Thanks Neil. Way to deliver! i will work on adding links to the page.

drumm’s picture

I went ahead and cleared out the sampler dev site since this is done and it is quite old. Doing a new round of sampler work is just installing modules. As always, request a new dev site if you need it.

Status: Fixed » Closed (fixed)

Automatically closed -- issue fixed for 2 weeks with no activity.

greggles’s picture

Status: Closed (fixed) » Needs work

This stopped displaying data at some point. The cached version in google is from April 18th and looks fine, so it's a pretty recent breakage.

greggles’s picture

Status: Needs work » Closed (fixed)

And back.

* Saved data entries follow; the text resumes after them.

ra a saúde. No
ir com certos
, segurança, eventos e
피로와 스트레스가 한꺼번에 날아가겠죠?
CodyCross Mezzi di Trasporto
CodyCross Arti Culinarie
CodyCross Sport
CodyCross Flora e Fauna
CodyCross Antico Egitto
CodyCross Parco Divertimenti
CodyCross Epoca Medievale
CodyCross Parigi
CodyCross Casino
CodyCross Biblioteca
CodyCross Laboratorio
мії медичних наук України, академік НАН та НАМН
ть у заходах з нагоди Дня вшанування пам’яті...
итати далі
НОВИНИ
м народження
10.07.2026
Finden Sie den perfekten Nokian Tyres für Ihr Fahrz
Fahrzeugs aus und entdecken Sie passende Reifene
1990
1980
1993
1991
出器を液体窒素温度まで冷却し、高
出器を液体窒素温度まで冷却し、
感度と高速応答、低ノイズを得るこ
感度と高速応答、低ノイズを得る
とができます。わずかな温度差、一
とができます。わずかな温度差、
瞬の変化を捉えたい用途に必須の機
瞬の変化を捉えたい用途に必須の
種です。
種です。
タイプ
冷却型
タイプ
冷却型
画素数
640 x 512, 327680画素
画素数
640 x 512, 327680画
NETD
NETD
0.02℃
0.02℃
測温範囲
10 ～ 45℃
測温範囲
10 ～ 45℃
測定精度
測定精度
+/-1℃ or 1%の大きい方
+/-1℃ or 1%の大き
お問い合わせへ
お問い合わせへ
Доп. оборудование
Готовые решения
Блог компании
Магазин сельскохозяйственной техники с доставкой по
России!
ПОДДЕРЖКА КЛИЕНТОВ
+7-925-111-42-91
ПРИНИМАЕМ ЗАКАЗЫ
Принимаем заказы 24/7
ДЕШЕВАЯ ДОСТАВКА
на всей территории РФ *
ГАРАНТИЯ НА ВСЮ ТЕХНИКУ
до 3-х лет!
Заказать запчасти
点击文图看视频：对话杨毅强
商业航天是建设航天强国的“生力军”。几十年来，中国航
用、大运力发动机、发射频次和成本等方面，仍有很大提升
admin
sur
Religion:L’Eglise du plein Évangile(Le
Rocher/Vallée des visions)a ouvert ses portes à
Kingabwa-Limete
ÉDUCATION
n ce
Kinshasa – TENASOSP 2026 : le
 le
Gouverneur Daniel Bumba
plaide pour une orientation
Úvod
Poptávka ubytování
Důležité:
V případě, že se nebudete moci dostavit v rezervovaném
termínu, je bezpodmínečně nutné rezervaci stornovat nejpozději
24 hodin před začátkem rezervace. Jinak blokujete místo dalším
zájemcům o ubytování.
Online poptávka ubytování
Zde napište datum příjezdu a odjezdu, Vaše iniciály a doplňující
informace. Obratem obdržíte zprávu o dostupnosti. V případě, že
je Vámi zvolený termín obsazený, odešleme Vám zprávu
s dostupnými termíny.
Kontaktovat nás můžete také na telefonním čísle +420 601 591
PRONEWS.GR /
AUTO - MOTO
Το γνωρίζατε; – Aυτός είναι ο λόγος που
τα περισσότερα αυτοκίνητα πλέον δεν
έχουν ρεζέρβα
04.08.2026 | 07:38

I guess it was just the time I hit it?

lizzjoy’s picture

No, it is not showing data right now.

greggles’s picture

Status: Closed (fixed) » Needs work

And empty again :/

mgifford’s picture

Issue summary: View changes
Status: Needs work » Fixed
Issue tags: +maintain

I'm going to close this because /metrics is working again.

However, I think that having access to this data, is only part of what David Eaves was getting to here:
http://eaves.ca/2011/04/07/developing-community-management-metrics-and-t...

How do we use this to affect participation #2186377: Highlight projects that follow Best Practices

Not sure that this is fine enough to allow us to address Core participation or those of the most popular D7 modules we all depend on.

Status: Fixed » Closed (fixed)

Automatically closed - issue fixed for 2 weeks with no activity.

  • Commit 035f57c on 6.x-3.x, 7.x-3.x-dev by drumm:
    [#1182998] code cleanup.
    
    
  • Commit 252520a on 6.x-3.x, 7.x-3.x-dev by drumm:
    #1182998 Fix whitespace.
    
    
  • Commit 4453134 on 6.x-3.x, 7.x-3.x-dev by drumm:
    [#1182998] Fix typo.
    
    
  • Commit 4af1315 on 6.x-3.x, 7.x-3.x-dev by drumm:
    [#1182998] Comments #10 and #12- new drushrc, caching, locking, and...
  • Commit 8f43775 on 6.x-3.x, 7.x-3.x-dev by drumm:
    [#1182998] Remove cron, it is replaced by drush.
    
    
  • Commit b76b235 on 6.x-3.x, 7.x-3.x-dev by drumm:
    #1182998 code style.
    
    
  • Commit e3a957c on 6.x-3.x, 7.x-3.x-dev authored by moshe weitzman, committed by drumm:
    #1182998 Initial buildout of module.